Priapism is a persistent and painful erection
[Lat. priapus, God of procreation]. It is not associated with sexual stimulation. It is an important complication of sickle cell disease. By adulthood, 90% of males with sickle cell anaemia will have had a least one episode of priapism. Other causes of priapism are leukaemia, multiple myeloma, tumour infiltration, amyloidosis, CO poisoning, lesions of the spinal cord, "high-flow" priapism secondary to an arterial rupture and the side-effects of some medications (excessive use of papaverin, phentolamin, prostaglandin E1 and other drugs). The blood that flows into the corpora cavernosa of the penis has difficulty leaving the organ due to venous thrombosis. Because of acidification and hypoxia, sickling of red blood cells increases still further. The corpus spongiosum of the glans and the area round the urethra are not involved. If priapism persists longer than 4 hours, surgery is definitely required. Persistent priapism (>24 hours) results in fibrosis and impotence. As an initial treatment the patient can be made to go up and down stairs in order to divert blood flow to the leg muscles (the "steal mechanism" principle) or have external compression of the perineum applied, perhaps with ice. General measures such as hydration, (exchange) transfusion and analgesics are necessary. Pharmacologically, an intracavernous injection with the alpha agonist phenylephrine can be administered at 100-500 µg per dose, to be repeated. It is best to prepare a diluted infusion (10 mg in 500 ml in a 0.9% physiological saline solution) and use 10-20 ml of this every 5-10 minutes for intracavernous administration. The needle must be placed laterally in the penis so as to avoid damage to the urethra and the nerve bundle. A nerve block to the base of the penis can be carried out with 1% xylocaine without adrenaline (syn. lidocaine without epinephrine). About 20-30 ml of blood can be aspirated by inserting a 19G or 18G needle for 2 to 10 hours. Sometimes treatment can be carried out successfully with terbutaline (Bricanyl®), a selective β2-agonist that is administered orally (5 mg) or subcutaneously (0.25-0.5 mg). Methylene blue (1-2 mg/kg slow IV) can be used, but can cause haemolysis in G6PD-deficient people. If the measures described above are not effective, surgery must be carried out.
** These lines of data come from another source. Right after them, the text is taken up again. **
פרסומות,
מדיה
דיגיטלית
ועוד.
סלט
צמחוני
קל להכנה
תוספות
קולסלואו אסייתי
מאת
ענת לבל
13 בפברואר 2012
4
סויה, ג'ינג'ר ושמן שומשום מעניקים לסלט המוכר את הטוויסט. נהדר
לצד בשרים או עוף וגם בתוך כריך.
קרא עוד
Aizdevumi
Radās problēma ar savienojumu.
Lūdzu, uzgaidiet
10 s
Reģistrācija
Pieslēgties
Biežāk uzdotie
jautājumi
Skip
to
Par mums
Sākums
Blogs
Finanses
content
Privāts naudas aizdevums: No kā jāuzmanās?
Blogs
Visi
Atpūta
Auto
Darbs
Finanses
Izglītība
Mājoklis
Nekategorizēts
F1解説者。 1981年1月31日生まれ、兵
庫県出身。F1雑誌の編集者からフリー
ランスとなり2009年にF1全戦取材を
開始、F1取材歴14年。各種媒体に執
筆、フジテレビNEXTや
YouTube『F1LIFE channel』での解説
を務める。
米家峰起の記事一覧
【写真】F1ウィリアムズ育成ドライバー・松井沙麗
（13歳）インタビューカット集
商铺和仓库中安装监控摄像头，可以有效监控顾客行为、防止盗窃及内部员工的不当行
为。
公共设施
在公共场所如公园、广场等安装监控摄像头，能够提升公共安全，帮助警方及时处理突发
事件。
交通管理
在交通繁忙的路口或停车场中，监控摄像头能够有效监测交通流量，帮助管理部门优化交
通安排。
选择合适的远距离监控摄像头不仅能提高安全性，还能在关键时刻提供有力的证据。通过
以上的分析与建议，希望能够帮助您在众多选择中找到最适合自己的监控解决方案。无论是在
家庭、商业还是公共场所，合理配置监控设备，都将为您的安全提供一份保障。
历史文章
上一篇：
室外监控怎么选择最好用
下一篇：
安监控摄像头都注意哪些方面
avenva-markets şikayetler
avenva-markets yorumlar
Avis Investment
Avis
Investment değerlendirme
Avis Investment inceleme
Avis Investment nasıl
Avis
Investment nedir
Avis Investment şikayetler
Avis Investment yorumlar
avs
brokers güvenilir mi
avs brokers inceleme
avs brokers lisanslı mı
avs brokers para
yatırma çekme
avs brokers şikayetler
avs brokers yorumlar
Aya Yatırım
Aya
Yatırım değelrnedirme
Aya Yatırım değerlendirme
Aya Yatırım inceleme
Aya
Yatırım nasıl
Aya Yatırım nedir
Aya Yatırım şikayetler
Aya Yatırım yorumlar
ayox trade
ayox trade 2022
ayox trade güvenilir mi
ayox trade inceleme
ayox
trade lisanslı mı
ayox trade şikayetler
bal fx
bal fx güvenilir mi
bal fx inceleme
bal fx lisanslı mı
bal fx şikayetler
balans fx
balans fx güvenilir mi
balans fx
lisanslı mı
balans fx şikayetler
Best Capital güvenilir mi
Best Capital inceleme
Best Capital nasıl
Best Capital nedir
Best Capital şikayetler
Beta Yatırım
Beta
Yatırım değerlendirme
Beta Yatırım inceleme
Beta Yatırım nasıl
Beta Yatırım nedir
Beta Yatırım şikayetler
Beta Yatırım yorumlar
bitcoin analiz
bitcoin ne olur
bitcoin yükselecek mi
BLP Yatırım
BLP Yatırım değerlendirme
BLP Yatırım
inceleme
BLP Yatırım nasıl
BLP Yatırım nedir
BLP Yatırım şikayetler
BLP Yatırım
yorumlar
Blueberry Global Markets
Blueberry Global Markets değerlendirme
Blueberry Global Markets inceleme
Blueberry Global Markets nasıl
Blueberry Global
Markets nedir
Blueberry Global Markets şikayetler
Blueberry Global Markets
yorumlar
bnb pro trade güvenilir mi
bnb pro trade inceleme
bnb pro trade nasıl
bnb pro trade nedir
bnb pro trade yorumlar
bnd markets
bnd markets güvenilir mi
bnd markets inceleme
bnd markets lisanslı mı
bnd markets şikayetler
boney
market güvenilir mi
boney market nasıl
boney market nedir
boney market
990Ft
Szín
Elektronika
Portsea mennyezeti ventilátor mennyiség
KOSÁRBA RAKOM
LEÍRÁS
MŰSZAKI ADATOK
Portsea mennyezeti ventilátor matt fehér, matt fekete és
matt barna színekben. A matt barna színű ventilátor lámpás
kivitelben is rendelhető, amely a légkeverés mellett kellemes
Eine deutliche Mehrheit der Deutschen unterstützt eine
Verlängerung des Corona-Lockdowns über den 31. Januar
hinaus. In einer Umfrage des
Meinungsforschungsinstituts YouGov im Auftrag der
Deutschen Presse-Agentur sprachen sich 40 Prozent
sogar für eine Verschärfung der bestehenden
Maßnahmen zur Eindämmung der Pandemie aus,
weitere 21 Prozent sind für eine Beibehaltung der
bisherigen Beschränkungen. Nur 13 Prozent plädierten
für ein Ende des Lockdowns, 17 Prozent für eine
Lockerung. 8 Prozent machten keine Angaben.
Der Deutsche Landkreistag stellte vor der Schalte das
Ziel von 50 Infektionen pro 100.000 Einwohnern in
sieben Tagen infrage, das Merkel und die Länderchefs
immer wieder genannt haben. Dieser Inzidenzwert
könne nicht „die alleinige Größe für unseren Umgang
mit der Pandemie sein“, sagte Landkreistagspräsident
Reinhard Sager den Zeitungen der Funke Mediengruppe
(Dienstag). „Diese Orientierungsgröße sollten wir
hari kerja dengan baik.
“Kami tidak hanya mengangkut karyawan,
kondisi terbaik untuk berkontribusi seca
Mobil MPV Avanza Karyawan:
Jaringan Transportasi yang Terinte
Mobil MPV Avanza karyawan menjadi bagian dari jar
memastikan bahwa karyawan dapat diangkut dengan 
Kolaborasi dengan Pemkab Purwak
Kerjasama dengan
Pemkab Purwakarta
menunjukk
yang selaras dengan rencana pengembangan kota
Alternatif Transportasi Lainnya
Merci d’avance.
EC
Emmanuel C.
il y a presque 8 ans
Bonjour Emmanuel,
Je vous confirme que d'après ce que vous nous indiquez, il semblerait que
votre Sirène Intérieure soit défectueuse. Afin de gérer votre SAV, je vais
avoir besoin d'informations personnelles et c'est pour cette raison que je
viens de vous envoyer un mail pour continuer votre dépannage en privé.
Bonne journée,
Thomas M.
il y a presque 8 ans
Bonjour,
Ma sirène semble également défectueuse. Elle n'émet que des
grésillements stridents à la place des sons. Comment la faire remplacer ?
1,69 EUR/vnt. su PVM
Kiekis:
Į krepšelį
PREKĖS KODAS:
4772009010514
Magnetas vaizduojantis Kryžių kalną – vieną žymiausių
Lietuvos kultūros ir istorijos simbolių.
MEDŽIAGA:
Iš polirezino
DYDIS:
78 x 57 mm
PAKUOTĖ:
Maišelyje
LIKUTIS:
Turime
Many homozygous sickle cell patients have to undergo surgery due to complications of their illness (mainly cholecystectomy or orthopaedic surgery) or for other reasons. Perioperative complications are common in patients with sickle cell anaemia. During anaesthesia, the operation itself and in the post-operative phase hypoxia must be avoided. Perioperative hypoxia, tissue hypoperfusion and acidosis can trigger vaso-occlusive crises and cause organ dysfunction (mainly acute chest syndrome and pain crises). Pre-operatively, an exchange transfusion can be given. Aggressive transfusion can be carried out in order to try to bring the Hb S% below 30%. It is probably better to transfuse conservatively with fewer blood units (to bring the Hb to about 10 g% or haematocrit = 30%). This is also effective in preventing problems and results in fewer complications (severe haemolytic reactions, considerable alloimmunisation, infections).
It is best to keep the mother’s haemoglobin level above 12 gram % (by transfusions). Pregnant homozygous sickle cell anaemia patients are rare in Africa. Hydroxyurea is contra-indicated in pregnancy.